Hofsänger vor großem Publikum auf der Bühne am Mainzer Schillerplatz
Mit dem 11.11. beginnt die Hochsaison der Mainzer Hofsänger. Zu ihren großen Hits zählen „So ein Tag, so wunderschön wie heute“ und „Sassa“, das 1947 erstmals aufgeführt wurde.

Gleichschaltung in der Fastnacht

Zu dieser Zeit erlangten die Sänger mehr und mehr Bekanntheit. Und sie arrangierten sich vorläufig mit den neuen politischen Verhältnissen. So ist belegt, dass die Hofsänger 1934 unter anderem vor NSDAP-Funktionären auftraten und beschönigend verkündeten: „Die Narrheit bleibt stets gleich — auch jetzt im dritten Reich!"
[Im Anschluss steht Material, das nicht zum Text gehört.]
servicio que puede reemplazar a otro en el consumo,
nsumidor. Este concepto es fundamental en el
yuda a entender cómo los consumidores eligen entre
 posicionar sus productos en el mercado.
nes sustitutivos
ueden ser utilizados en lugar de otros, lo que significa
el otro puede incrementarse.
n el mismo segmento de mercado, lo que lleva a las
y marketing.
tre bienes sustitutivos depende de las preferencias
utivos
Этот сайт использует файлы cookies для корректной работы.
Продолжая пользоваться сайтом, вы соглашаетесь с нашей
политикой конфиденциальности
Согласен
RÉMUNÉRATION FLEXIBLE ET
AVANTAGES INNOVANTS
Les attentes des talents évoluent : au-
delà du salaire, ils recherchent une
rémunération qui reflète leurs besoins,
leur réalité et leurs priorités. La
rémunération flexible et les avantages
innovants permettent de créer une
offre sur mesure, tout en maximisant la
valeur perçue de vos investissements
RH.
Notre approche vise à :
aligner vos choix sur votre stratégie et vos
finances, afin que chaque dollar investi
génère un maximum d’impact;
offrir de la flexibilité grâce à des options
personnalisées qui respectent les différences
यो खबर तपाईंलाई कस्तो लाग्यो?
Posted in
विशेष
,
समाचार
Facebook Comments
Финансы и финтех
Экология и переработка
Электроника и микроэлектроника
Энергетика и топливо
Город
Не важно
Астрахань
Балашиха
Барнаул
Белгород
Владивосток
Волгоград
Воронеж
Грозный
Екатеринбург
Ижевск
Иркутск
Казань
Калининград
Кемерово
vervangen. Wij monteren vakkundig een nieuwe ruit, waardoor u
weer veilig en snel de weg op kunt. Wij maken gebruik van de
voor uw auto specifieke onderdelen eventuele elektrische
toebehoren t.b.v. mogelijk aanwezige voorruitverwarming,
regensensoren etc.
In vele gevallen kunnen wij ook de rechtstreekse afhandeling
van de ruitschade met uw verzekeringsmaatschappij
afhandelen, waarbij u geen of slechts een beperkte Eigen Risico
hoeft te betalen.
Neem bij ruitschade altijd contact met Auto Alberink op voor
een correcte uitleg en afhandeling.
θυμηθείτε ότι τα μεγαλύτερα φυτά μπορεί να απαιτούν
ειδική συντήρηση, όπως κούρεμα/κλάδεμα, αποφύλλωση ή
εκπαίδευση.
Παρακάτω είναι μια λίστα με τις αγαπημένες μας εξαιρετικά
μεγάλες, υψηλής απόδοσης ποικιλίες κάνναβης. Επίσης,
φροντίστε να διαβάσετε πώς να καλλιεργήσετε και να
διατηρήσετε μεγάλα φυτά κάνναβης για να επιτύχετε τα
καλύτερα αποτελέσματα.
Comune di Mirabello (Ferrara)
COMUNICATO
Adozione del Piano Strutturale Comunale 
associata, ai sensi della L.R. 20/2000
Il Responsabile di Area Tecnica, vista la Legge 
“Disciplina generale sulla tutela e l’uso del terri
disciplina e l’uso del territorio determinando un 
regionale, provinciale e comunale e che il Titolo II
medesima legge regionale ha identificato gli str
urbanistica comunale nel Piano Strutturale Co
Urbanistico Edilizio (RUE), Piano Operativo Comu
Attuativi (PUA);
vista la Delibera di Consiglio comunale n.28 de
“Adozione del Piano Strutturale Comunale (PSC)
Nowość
Die NS-Ideologie machte auch vor den Närrinen und Narrhalesen nicht halt. Wie auch bei vielen Vereinen, wurden Jüdinnen und Juden von einem Tag auf den nächsten ausgeschlossen, die Karnevalsprogramme wurden der politischen Linie entsprechend zurechtgebürstet. Offene Kritik gab es kaum.

Als die meisten Mitglieder der Hofsänger – wie auch damals fast alle anderen Männer in ihren besten Jahren – zum Militärdienst eingezogen wurden, musste der Chor eine Zwangspause von mehreren Jahren einlegen.
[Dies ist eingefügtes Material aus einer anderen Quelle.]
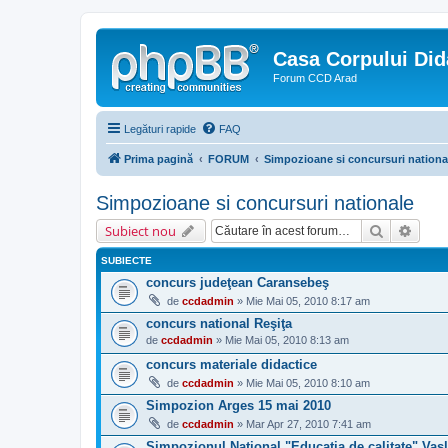
Casa Corpului Did
Forum CCD Arad
Legături rapide
FAQ
Prima pagină
FORUM
Simpozioane si concursuri nationa
Simpozioane si concursuri nationale
Căutare
Căuta
Subiect nou
SUBIECTE
concurs judeţean Caransebeş
de
ccdadmin
» Mie Mai 05, 2010 8:17 am
concurs national Reşiţa
de
ccdadmin
» Mie Mai 05, 2010 8:13 am
concurs materiale didactice
de
ccdadmin
» Mie Mai 05, 2010 8:10 am
Simpozion Arges 15 mai 2010
de
ccdadmin
» Mar Apr 27, 2010 7:41 am
Simpozionul Naţional "Educaţia de calitate" Vas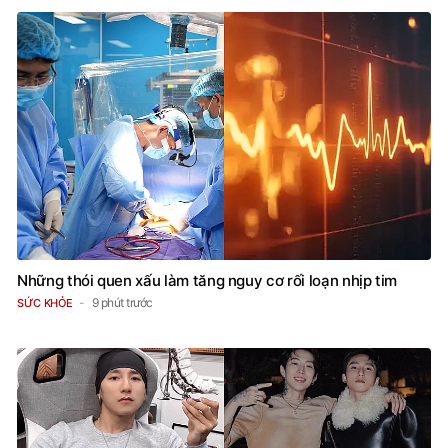
Những thói quen xấu làm tăng nguy cơ rối loạn nhịp tim
9 phút trước
SỨC KHỎE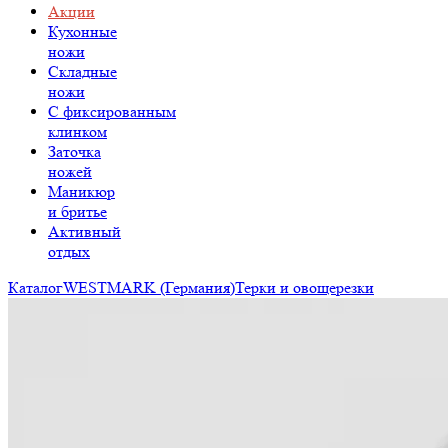
Акции
Кухонные
ножи
Складные
ножи
C фиксированным
клинком
Заточка
ножей
Маникюр
и бритье
Активный
отдых
Каталог
WESTMARK (Германия)
Терки и овощерезки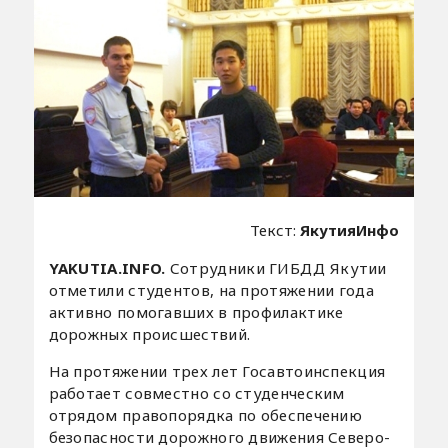
Текст:
ЯкутияИнфо
YAKUTIA.INFO.
Сотрудники ГИБДД Якутии
отметили студентов, на протяжении года
активно помогавших в профилактике
дорожных происшествий.
На протяжении трех лет Госавтоинспекция
работает совместно со студенческим
отрядом правопорядка по обеспечению
безопасности дорожного движения Северо-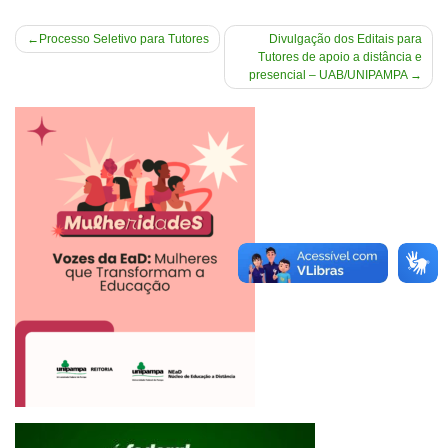
Navegação
Processo Seletivo para Tutores
Divulgação dos Editais para
Tutores de apoio a distância e
de
presencial – UAB/UNIPAMPA
Post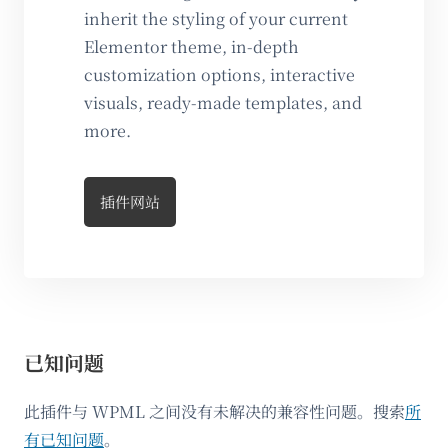
inherit the styling of your current
Elementor theme, in-depth
customization options, interactive
visuals, ready-made templates, and
more.
插件网站
已知问题
此插件与 WPML 之间没有未解决的兼容性问题。搜索
所
有已知问题
。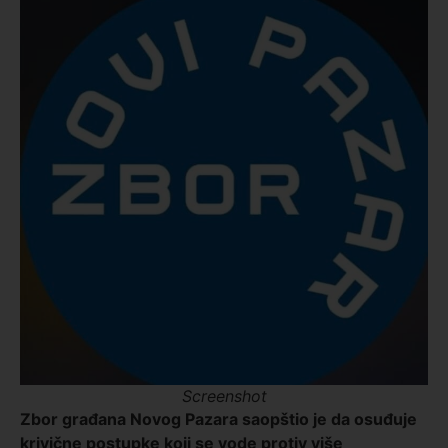
Screenshot
Zbor građana Novog Pazara saopštio je da osuđuje
krivične postupke koji se vode protiv više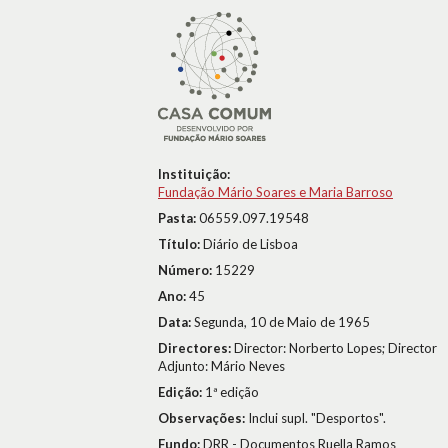
Instituição:
Fundação Mário Soares e Maria Barroso
Pasta:
06559.097.19548
Título:
Diário de Lisboa
Número:
15229
Ano:
45
Data:
Segunda, 10 de Maio de 1965
Directores:
Director: Norberto Lopes; Director
Adjunto: Mário Neves
Edição:
1ª edição
Observações:
Inclui supl. "Desportos".
Fundo:
DRR - Documentos Ruella Ramos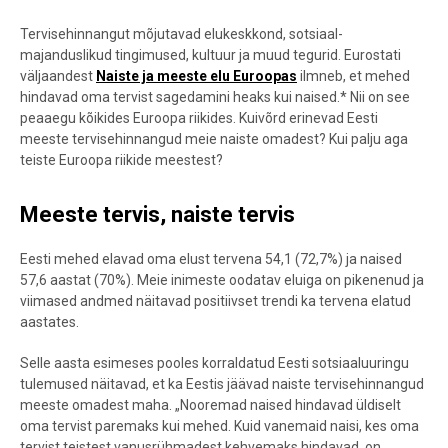
Tervisehinnangut mõjutavad elukeskkond, sotsiaal-
majanduslikud tingimused, kultuur ja muud tegurid.
Eurostati
väljaandest
Naiste ja meeste elu Euroopas
ilmneb, et m
ehed
hindavad oma tervist sagedamini heaks kui naised
.* Nii on see
peaaegu kõikides Euroopa riikides.
Kuivõrd erinevad Eesti
meeste tervisehinnangud meie naiste omadest? Kui palju aga
teiste Euroopa riikide meestest?
Meeste tervis, naiste tervis
Eesti mehed elavad oma elust tervena 54,1 (72,7%) ja naised
57,6 aastat (70%).
Meie inimeste oodatav eluiga on pikenenud ja
viimased andmed näitavad positiivset trendi ka tervena elatud
aastates.
Selle aasta esimeses pooles korraldatud Eesti sotsiaaluuringu
tulemused näitavad, et ka Eestis jäävad naiste tervisehinnangud
meeste omadest maha.
„Nooremad naised hindavad üldiselt
oma tervist paremaks kui mehed. Kuid vanemaid naisi, kes oma
tervist teistest vanusrühmadest kehvemaks hindavad, on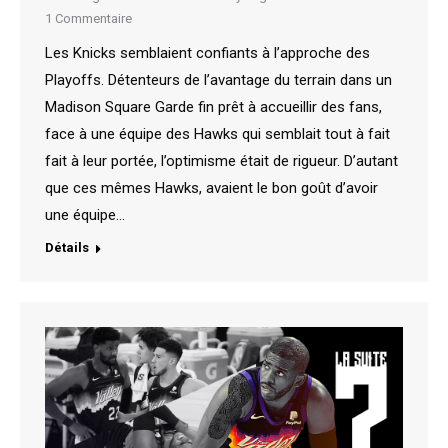
1 Commentaire
Les Knicks semblaient confiants à l’approche des
Playoffs. Détenteurs de l’avantage du terrain dans un
Madison Square Garde fin prêt à accueillir des fans,
face à une équipe des Hawks qui semblait tout à fait
fait à leur portée, l’optimisme était de rigueur. D’autant
que ces mêmes Hawks, avaient le bon goût d’avoir
une équipe…
Détails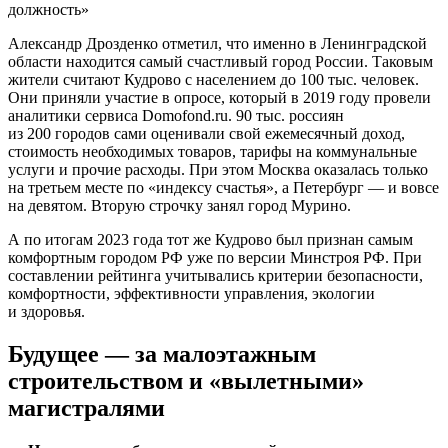
Александр Дрозденко отметил, что именно в Ленинградской
области находится самый счастливый город России. Таковым
жители считают Кудрово с населением до 100 тыс. человек.
Они приняли участие в опросе, который в 2019 году провели
аналитики сервиса Domofond.ru. 90 тыс. россиян
из 200 городов сами оценивали свой ежемесячный доход,
стоимость необходимых товаров, тарифы на коммунальные
услуги и прочие расходы. При этом Москва оказалась только
на третьем месте по «индексу счастья», а Петербург — и вовсе
на девятом. Вторую строчку занял город Мурино.
А по итогам 2023 года тот же Кудрово был признан самым
комфортным городом РФ уже по версии Минстроя РФ. При
составлении рейтинга учитывались критерии безопасности,
комфортности, эффективности управления, экологии
и здоровья.
Будущее — за малоэтажным
строительством и «вылетными»
магистралями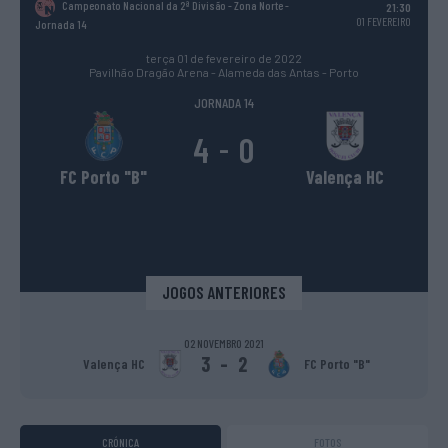
Campeonato Nacional da 2ª Divisão - Zona Norte
-
21:30
01 FEVEREIRO
Jornada 14
terça 01 de fevereiro de 2022
Pavilhão Dragão Arena - Alameda das Antas - Porto
JORNADA 14
4
0
-
FC Porto "B"
Valença HC
JOGOS ANTERIORES
02 NOVEMBRO 2021
3
-
2
Valença HC
FC Porto "B"
CRÓNICA
FOTOS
Kultstatus ab den 1950er-Jahren

Nach Kriegsende dauerte es etwas, bis sich die Fastnachter wieder aufrappelten. Die Hofsänger waren mitunter die Ersten, die auch in selbstkritischen Versen auf die Nazizeit zurückblickten. Der Chor fand zum alten Glanz zurück und die Popularität wuchs immer weiter.
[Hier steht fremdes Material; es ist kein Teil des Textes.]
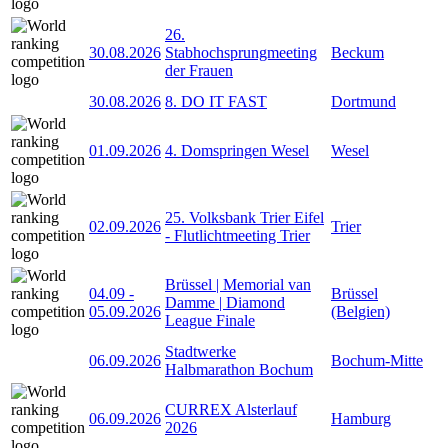
26.
30.08.2026
Stabhochsprungmeeting
Beckum
der Frauen
30.08.2026
8. DO IT FAST
Dortmund
01.09.2026
4. Domspringen Wesel
Wesel
25. Volksbank Trier Eifel
02.09.2026
Trier
- Flutlichtmeeting Trier
Brüssel | Memorial van
04.09
-
Brüssel
Damme | Diamond
05.09.2026
(Belgien)
League Finale
Stadtwerke
06.09.2026
Bochum-Mitte
Halbmarathon Bochum
CURREX Alsterlauf
06.09.2026
Hamburg
2026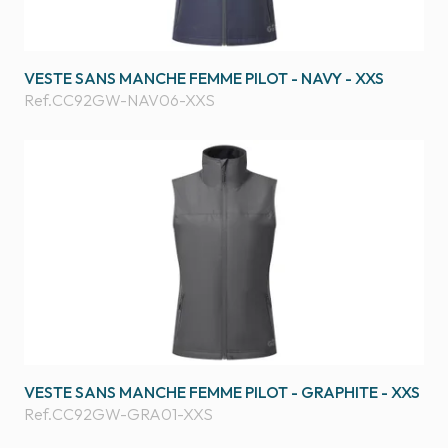
VESTE SANS MANCHE FEMME PILOT - NAVY - XXS
Ref.
CC92GW-NAV06-XXS
VESTE SANS MANCHE FEMME PILOT - GRAPHITE - XXS
Ref.
CC92GW-GRA01-XXS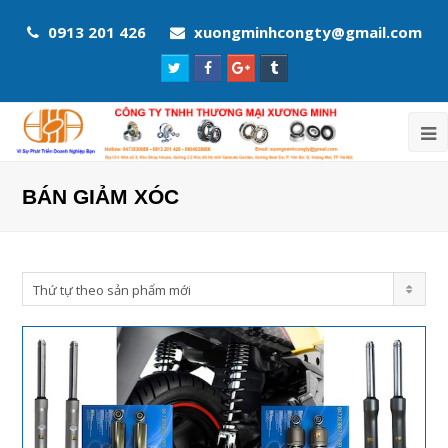
0913 201 426
xuongminhcongty@gmail.com
Twitter
Facebook
Google
Tumblr
Profile
Profile
Plus
Profile
Profile
BÁN GIẢM XÓC
Thứ tự theo sản phẩm mới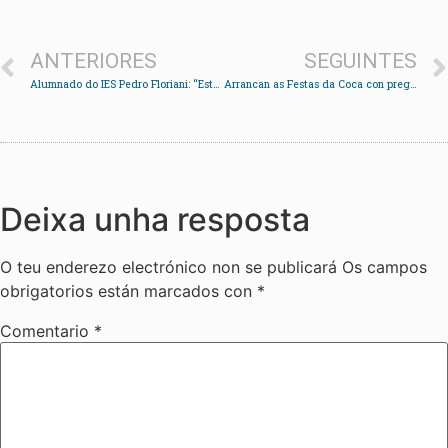
ANTERIORES
SEGUINTES
Alumnado do IES Pedro Floriani: “Este segundo premio demostra que dun instituto público podes chegar lonxe”
Arrancan as Festas da Coca con pregón de Carla Abad, elaboración de alfombras e actuación de Panorama
Deixa unha resposta
O teu enderezo electrónico non se publicará
Os campos
obrigatorios están marcados con
*
Comentario
*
Ein absoluter Höhepunkt war zu Beginn der 1950er-Jahre, als die Mainzer Hofsänger zum ersten Mal ihr „So ein Tag, so wunderschön wie heute“ anstimmten. Ein echter Gassenhauer, der inzwischen unter anderem von Heino gecovert sowie zur Wiedervereinigung 1989 in Ost und West geschmettert wurde und bis heute von den Hofsängern interpretiert wird.

Mainzer Hofsänger in bunten Kostümen in Fernsehkulisse
Mit ihren Auftritten bei der Fernsehfastnacht wurden die Mainzer Hofsänger deutschlandweit bekannt.

Wie wird Mann Hofsänger?

Längst gleicht es einem Ritterschlag, in die Riege der Mainzer Hofsänger aufgenommen zu werden. Zwar wirbt der Chor auf seiner Webseite um potentielle neue Mitglieder. Aber ohne Vorsingen, halbjährige Probezeit und Unterordnung unter den vollen Terminplan der Hofsänger, geht nichts.

Als Lohn locken Ruhm und Ehre und über 30 honorierte Konzerte pro Jahr – auch außerhalb der Karnevalszeit. Tradition verpflichtet. Und das sicher auch noch in den kommenden 100 Jahren.